REQUIRED WORK:
For the data below, restate word for word only the lines from the line containing "conference room bookings" through the line containing "hamanism in the", both ends included.

SUPPLIED MATERIAL:
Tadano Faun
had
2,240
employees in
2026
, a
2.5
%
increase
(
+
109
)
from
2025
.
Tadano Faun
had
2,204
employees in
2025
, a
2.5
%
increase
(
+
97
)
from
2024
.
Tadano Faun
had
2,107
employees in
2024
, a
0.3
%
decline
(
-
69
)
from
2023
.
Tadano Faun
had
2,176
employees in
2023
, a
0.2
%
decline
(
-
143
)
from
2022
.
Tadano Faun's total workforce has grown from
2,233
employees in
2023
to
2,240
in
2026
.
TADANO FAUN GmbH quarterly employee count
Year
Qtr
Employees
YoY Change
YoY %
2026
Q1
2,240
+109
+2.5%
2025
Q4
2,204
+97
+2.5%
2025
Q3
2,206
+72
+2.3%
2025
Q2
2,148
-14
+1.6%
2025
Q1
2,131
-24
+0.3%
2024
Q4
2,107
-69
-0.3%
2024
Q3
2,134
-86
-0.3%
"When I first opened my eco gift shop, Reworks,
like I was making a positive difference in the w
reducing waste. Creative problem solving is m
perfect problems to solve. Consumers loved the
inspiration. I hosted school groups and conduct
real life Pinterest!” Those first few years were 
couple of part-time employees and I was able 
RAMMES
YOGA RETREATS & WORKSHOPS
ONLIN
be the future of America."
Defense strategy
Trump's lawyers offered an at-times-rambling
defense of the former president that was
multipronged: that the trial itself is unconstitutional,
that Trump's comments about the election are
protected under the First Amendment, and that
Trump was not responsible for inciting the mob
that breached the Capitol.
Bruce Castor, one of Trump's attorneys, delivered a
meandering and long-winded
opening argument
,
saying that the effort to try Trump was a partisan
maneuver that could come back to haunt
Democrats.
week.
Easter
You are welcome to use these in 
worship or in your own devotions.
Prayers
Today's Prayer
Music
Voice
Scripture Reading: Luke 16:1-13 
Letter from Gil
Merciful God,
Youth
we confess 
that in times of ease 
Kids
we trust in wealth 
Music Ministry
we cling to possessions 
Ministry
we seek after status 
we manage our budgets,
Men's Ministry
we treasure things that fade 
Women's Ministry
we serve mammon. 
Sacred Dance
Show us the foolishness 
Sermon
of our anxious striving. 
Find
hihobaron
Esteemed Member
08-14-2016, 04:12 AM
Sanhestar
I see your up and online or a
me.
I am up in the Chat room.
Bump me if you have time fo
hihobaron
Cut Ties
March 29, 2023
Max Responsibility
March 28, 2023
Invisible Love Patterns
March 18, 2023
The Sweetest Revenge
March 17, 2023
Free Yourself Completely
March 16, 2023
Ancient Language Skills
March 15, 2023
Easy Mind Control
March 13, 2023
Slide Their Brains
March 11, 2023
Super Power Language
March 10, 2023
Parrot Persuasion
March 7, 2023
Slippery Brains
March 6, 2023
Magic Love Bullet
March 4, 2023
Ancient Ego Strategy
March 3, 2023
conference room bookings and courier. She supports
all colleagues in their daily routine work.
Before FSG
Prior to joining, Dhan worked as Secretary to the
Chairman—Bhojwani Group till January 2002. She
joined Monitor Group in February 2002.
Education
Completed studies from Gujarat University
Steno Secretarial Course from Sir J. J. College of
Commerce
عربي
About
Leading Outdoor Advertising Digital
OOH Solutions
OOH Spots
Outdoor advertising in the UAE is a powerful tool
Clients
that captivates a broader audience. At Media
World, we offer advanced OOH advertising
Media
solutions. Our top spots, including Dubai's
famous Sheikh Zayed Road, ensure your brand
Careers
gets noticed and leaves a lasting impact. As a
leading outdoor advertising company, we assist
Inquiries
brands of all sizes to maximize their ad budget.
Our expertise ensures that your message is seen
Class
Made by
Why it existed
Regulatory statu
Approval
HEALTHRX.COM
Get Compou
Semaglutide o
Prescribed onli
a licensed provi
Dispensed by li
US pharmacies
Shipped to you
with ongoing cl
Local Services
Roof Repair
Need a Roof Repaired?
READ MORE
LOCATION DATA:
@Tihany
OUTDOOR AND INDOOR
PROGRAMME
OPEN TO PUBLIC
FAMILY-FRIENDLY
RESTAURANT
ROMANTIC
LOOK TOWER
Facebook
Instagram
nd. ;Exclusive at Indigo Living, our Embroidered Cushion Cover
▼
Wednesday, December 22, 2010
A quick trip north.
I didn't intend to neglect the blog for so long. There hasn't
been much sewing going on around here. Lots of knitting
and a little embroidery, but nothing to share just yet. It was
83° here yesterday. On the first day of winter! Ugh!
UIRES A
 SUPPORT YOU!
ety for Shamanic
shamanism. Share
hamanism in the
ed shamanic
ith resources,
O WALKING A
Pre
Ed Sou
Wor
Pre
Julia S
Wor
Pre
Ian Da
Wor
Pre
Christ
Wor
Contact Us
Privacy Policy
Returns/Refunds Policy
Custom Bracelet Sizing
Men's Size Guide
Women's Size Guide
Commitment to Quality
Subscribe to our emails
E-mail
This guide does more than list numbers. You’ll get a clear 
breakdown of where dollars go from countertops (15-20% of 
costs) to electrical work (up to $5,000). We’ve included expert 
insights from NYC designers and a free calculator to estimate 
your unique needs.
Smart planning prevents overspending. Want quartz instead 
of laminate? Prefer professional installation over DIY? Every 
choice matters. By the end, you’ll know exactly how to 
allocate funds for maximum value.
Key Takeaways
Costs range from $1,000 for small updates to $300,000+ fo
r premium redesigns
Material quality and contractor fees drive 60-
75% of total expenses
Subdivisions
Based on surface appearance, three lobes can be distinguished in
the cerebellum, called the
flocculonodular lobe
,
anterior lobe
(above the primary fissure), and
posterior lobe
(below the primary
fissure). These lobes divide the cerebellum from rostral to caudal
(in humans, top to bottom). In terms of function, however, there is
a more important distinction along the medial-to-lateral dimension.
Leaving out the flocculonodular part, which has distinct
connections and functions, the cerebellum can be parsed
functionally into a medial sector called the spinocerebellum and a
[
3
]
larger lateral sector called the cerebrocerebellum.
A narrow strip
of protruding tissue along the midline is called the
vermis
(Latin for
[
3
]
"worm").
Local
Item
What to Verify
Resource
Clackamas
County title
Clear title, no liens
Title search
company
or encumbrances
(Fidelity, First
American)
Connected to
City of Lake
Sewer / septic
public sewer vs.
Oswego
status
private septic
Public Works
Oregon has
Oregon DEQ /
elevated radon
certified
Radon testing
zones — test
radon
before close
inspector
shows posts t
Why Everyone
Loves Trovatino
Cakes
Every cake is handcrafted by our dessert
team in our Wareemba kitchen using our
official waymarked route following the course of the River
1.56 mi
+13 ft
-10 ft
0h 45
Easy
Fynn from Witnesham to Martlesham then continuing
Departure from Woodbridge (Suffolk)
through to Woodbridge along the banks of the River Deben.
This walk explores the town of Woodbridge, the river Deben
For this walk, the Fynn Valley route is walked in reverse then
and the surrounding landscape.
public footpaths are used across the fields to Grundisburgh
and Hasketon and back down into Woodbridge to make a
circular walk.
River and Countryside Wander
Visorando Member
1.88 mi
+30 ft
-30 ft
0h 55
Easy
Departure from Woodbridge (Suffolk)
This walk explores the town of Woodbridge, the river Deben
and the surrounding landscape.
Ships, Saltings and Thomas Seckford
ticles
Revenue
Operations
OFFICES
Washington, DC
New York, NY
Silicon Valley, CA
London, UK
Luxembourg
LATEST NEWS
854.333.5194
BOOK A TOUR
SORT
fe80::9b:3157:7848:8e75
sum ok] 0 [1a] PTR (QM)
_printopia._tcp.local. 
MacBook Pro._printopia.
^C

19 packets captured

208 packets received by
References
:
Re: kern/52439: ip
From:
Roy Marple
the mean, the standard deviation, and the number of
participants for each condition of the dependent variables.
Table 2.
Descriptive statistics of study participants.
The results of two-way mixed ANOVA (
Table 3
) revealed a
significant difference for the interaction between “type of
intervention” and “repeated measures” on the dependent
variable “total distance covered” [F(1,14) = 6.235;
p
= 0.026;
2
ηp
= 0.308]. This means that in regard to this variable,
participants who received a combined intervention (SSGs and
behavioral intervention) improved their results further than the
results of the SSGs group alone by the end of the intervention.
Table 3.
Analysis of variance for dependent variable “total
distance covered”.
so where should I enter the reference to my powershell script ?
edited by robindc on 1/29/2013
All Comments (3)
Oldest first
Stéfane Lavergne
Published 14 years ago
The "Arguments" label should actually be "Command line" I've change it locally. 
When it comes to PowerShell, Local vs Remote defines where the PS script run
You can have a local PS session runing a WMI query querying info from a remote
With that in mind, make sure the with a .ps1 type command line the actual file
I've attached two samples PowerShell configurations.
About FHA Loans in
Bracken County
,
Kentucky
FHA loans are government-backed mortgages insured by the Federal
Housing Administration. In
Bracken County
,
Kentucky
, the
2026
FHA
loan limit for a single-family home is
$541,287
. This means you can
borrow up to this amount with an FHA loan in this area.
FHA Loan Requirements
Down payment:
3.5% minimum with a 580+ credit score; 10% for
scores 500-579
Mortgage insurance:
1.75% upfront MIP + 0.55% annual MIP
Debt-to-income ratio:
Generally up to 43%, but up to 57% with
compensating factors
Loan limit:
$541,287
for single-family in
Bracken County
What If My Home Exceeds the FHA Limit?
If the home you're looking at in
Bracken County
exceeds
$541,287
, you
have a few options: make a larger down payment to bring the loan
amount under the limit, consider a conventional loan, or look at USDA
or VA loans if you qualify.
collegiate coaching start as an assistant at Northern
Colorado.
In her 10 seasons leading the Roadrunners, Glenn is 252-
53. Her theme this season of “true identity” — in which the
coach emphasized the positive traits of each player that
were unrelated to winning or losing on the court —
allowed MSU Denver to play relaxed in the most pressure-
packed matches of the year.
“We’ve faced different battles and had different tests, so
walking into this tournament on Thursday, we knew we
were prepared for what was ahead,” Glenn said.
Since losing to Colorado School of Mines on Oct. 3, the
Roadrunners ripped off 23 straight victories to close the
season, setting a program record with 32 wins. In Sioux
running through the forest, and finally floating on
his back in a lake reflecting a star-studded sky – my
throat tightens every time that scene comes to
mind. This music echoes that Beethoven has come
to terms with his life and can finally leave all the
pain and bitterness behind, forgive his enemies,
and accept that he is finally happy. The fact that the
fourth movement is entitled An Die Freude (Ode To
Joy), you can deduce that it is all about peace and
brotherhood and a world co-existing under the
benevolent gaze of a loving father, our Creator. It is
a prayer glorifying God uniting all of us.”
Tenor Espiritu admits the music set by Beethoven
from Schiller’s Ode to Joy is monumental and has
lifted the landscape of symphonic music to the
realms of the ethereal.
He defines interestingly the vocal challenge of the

SOLUTION TO THIS TASK:
conference room bookings and courier. She supports
all colleagues in their daily routine work.
Before FSG
Prior to joining, Dhan worked as Secretary to the
Chairman—Bhojwani Group till January 2002. She
joined Monitor Group in February 2002.
Education
Completed studies from Gujarat University
Steno Secretarial Course from Sir J. J. College of
Commerce
عربي
About
Leading Outdoor Advertising Digital
OOH Solutions
OOH Spots
Outdoor advertising in the UAE is a powerful tool
Clients
that captivates a broader audience. At Media
World, we offer advanced OOH advertising
Media
solutions. Our top spots, including Dubai's
famous Sheikh Zayed Road, ensure your brand
Careers
gets noticed and leaves a lasting impact. As a
leading outdoor advertising company, we assist
Inquiries
brands of all sizes to maximize their ad budget.
Our expertise ensures that your message is seen
Class
Made by
Why it existed
Regulatory statu
Approval
HEALTHRX.COM
Get Compou
Semaglutide o
Prescribed onli
a licensed provi
Dispensed by li
US pharmacies
Shipped to you
with ongoing cl
Local Services
Roof Repair
Need a Roof Repaired?
READ MORE
LOCATION DATA:
@Tihany
OUTDOOR AND INDOOR
PROGRAMME
OPEN TO PUBLIC
FAMILY-FRIENDLY
RESTAURANT
ROMANTIC
LOOK TOWER
Facebook
Instagram
nd. ;Exclusive at Indigo Living, our Embroidered Cushion Cover
▼
Wednesday, December 22, 2010
A quick trip north.
I didn't intend to neglect the blog for so long. There hasn't
been much sewing going on around here. Lots of knitting
and a little embroidery, but nothing to share just yet. It was
83° here yesterday. On the first day of winter! Ugh!
UIRES A
 SUPPORT YOU!
ety for Shamanic
shamanism. Share
hamanism in the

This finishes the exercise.